Thrun used $300,000 from his pocket to recruit Stevens (a colleague at Stanford) and Sokolsky (an assistant professor at Stanford) to join him as CEO (Thrun succeeded Stevens in 2012) and CTO, respectively.
A few weeks later, the course was opened to the public. The course quickly gained popularity, and by the time it began, there were over 100,000 students.
A new name for the company, Udacity, was announced in February, along with two brand new courses:
- CS373: Thrun’s course on programming a robotic car
- CS101: Professor David Evans teaches a course on building a search engine at the University of Virginia
Udacity’s launch was a success from the start, as more than 65,000 students enrolled in the two courses. An investment of $15 million from Andreessen Horowitz followed the following year.
Any startup’s subsequent years were not all sunshine and roses. A low completion rate led the company to abandon free MOOCs in 2014 to favor more restricted classes that required collaboration with other large companies and a significant price increase.
Thrun stepped down from his role as CEO in 2016 and was replaced by Vish Makhijani, who had previously served as COO and president. Makhijani had a brief tenure and resigned from his post in October 2018.

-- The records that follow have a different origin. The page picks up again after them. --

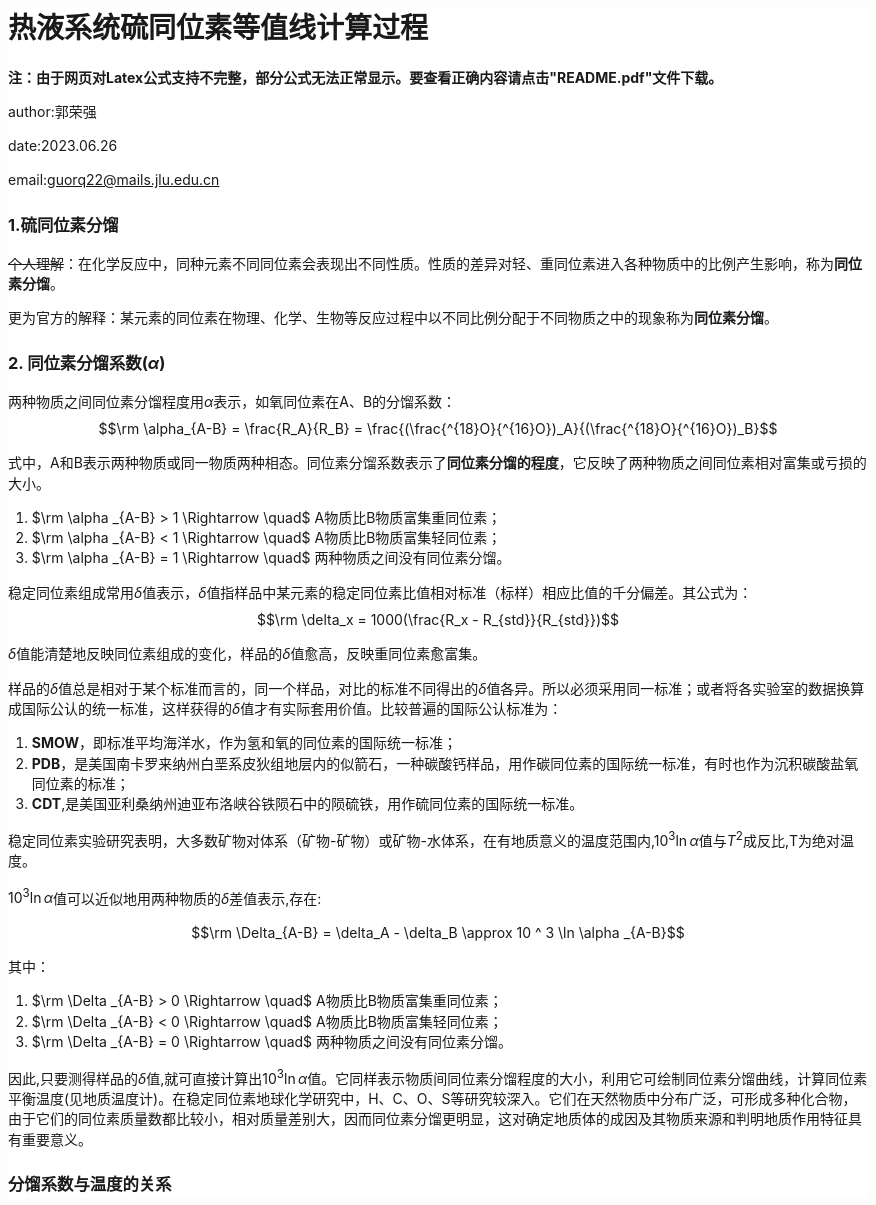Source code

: # 热液系统硫同位素等值线计算过程
**注：由于网页对Latex公式支持不完整，部分公式无法正常显示。要查看正确内容请点击"README.pdf"文件下载。**

author:郭荣强

date:2023.06.26

email:guorq22@mails.jlu.edu.cn

### 1.硫同位素分馏

~~个人理解~~：在化学反应中，同种元素不同同位素会表现出不同性质。性质的差异对轻、重同位素进入各种物质中的比例产生影响，称为**同位素分馏**。

更为官方的解释：某元素的同位素在物理、化学、生物等反应过程中以不同比例分配于不同物质之中的现象称为**同位素分馏**。

### 2. 同位素分馏系数($\alpha$)

两种物质之间同位素分馏程度用$\alpha$表示，如氧同位素在A、B的分馏系数：
$$\rm \alpha_{A-B} = \frac{R_A}{R_B} = \frac{(\frac{^{18}O}{^{16}O})_A}{(\frac{^{18}O}{^{16}O})_B}$$

式中，A和B表示两种物质或同一物质两种相态。同位素分馏系数表示了**同位素分馏的程度**，它反映了两种物质之间同位素相对富集或亏损的大小。

1. $\rm \alpha _{A-B} > 1 \Rightarrow \quad$ A物质比B物质富集重同位素；
2. $\rm \alpha _{A-B} < 1 \Rightarrow \quad$ A物质比B物质富集轻同位素；
3. $\rm \alpha _{A-B} = 1 \Rightarrow \quad$ 两种物质之间没有同位素分馏。

稳定同位素组成常用$\delta$值表示，$\delta$值指样品中某元素的稳定同位素比值相对标准（标样）相应比值的千分偏差。其公式为：
$$\rm \delta_x = 1000(\frac{R_x - R_{std}}{R_{std}})$$

$\delta$值能清楚地反映同位素组成的变化，样品的$\delta$值愈高，反映重同位素愈富集。

样品的$\delta$值总是相对于某个标准而言的，同一个样品，对比的标准不同得出的$\delta$值各异。所以必须采用同一标准；或者将各实验室的数据换算成国际公认的统一标准，这样获得的$\delta$值才有实际套用价值。比较普遍的国际公认标准为：

1. **SMOW**，即标准平均海洋水，作为氢和氧的同位素的国际统一标准；
2. **PDB**，是美国南卡罗来纳州白垩系皮狄组地层内的似箭石，一种碳酸钙样品，用作碳同位素的国际统一标准，有时也作为沉积碳酸盐氧同位素的标准；
3. **CDT**,是美国亚利桑纳州迪亚布洛峡谷铁陨石中的陨硫铁，用作硫同位素的国际统一标准。

稳定同位素实验研究表明，大多数矿物对体系（矿物-矿物）或矿物-水体系，在有地质意义的温度范围内,$10 ^ 3 \ln \alpha$值与$T ^ 2$成反比,T为绝对温度。

$10 ^ 3 \ln \alpha$值可以近似地用两种物质的$\delta$差值表示,存在:

$$\rm \Delta_{A-B} = \delta_A - \delta_B \approx 10 ^ 3 \ln \alpha _{A-B}$$


其中：
1. $\rm \Delta _{A-B} > 0 \Rightarrow \quad$ A物质比B物质富集重同位素；
2. $\rm \Delta _{A-B} < 0 \Rightarrow \quad$ A物质比B物质富集轻同位素；
3. $\rm \Delta _{A-B} = 0 \Rightarrow \quad$ 两种物质之间没有同位素分馏。

因此,只要测得样品的$\delta$值,就可直接计算出$10 ^ 3 \ln \alpha$值。它同样表示物质间同位素分馏程度的大小，利用它可绘制同位素分馏曲线，计算同位素平衡温度(见地质温度计)。在稳定同位素地球化学研究中，H、C、O、S等研究较深入。它们在天然物质中分布广泛，可形成多种化合物，由于它们的同位素质量数都比较小，相对质量差别大，因而同位素分馏更明显，这对确定地质体的成因及其物质来源和判明地质作用特征具有重要意义。

### 分馏系数与温度的关系

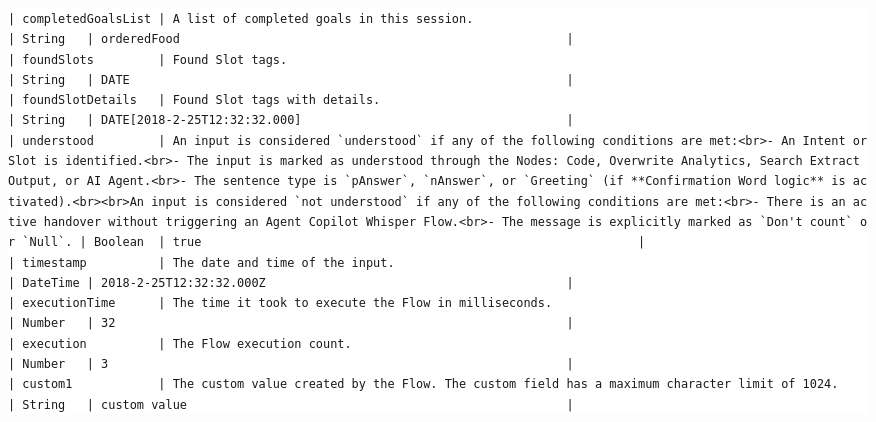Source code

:     | completedGoalsList | A list of completed goals in this session.                                                                                                                                                                                                                                                                                                                                                                                                                                                                                                                                                               | String   | orderedFood                                                      |
    | foundSlots         | Found Slot tags.                                                                                                                                                                                                                                                                                                                                                                                                                                                                                                                                                                                         | String   | DATE                                                             |
    | foundSlotDetails   | Found Slot tags with details.                                                                                                                                                                                                                                                                                                                                                                                                                                                                                                                                                                            | String   | DATE[2018-2-25T12:32:32.000]                                     |
    | understood         | An input is considered `understood` if any of the following conditions are met:<br>- An Intent or Slot is identified.<br>- The input is marked as understood through the Nodes: Code, Overwrite Analytics, Search Extract Output, or AI Agent.<br>- The sentence type is `pAnswer`, `nAnswer`, or `Greeting` (if **Confirmation Word logic** is activated).<br><br>An input is considered `not understood` if any of the following conditions are met:<br>- There is an active handover without triggering an Agent Copilot Whisper Flow.<br>- The message is explicitly marked as `Don't count` or `Null`. | Boolean  | true                                                             |
    | timestamp          | The date and time of the input.                                                                                                                                                                                                                                                                                                                                                                                                                                                                                                                                                                          | DateTime | 2018-2-25T12:32:32.000Z                                          |
    | executionTime      | The time it took to execute the Flow in milliseconds.                                                                                                                                                                                                                                                                                                                                                                                                                                                                                                                                                    | Number   | 32                                                               |
    | execution          | The Flow execution count.                                                                                                                                                                                                                                                                                                                                                                                                                                                                                                                                                                                     | Number   | 3                                                                |
    | custom1            | The custom value created by the Flow. The custom field has a maximum character limit of 1024.                                                                                                                                                                                                                                                                                                                                                                                                                                                                                                                | String   | custom value                                                     |

[^*]: Microsoft Excel and Power BI don't support for the `$count` query. Use Postman or other applications that support advanced API querying.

Additionally, Thrun implemented a 20% layoff of its staff, affecting 125 employees. Gabriel Dalporto (the former CEO of Lending Tree) has since been appointed the company’s new CEO due to the strategic move.
A change in the company’s policies appeared to be beneficial. Udacity’s revenue doubled to $90 million in 2018. Udacity also employs approximately 300 employees across nine offices around the world.
What is the Funding and Valuation of Udacity?
Crunchbase reports that Udacity has raised approximately $235 million in debt and equity capital through five funding rounds. Some of the notable investors in Udacity are German media conglomerate Bertelsmann, venture capital firm CRV, and venture capital firm Andreessen Horowitz.
The most recent valuation of Udacity was disclosed in November 2015 at the company’s Series D financing. Udacity was valued at $1 billion at the time, making them a unicorn in the startup.
What is the Revenue of Udacity?
In 2018, revenue totaled $90 million, a 25% increase over the previous year. Additionally, the company’s enterprise accounts increased in size, increasing by 100% year over year. Things were quite different for Udacity in 2020 as it generated a 260% growth in annual recurring revenue.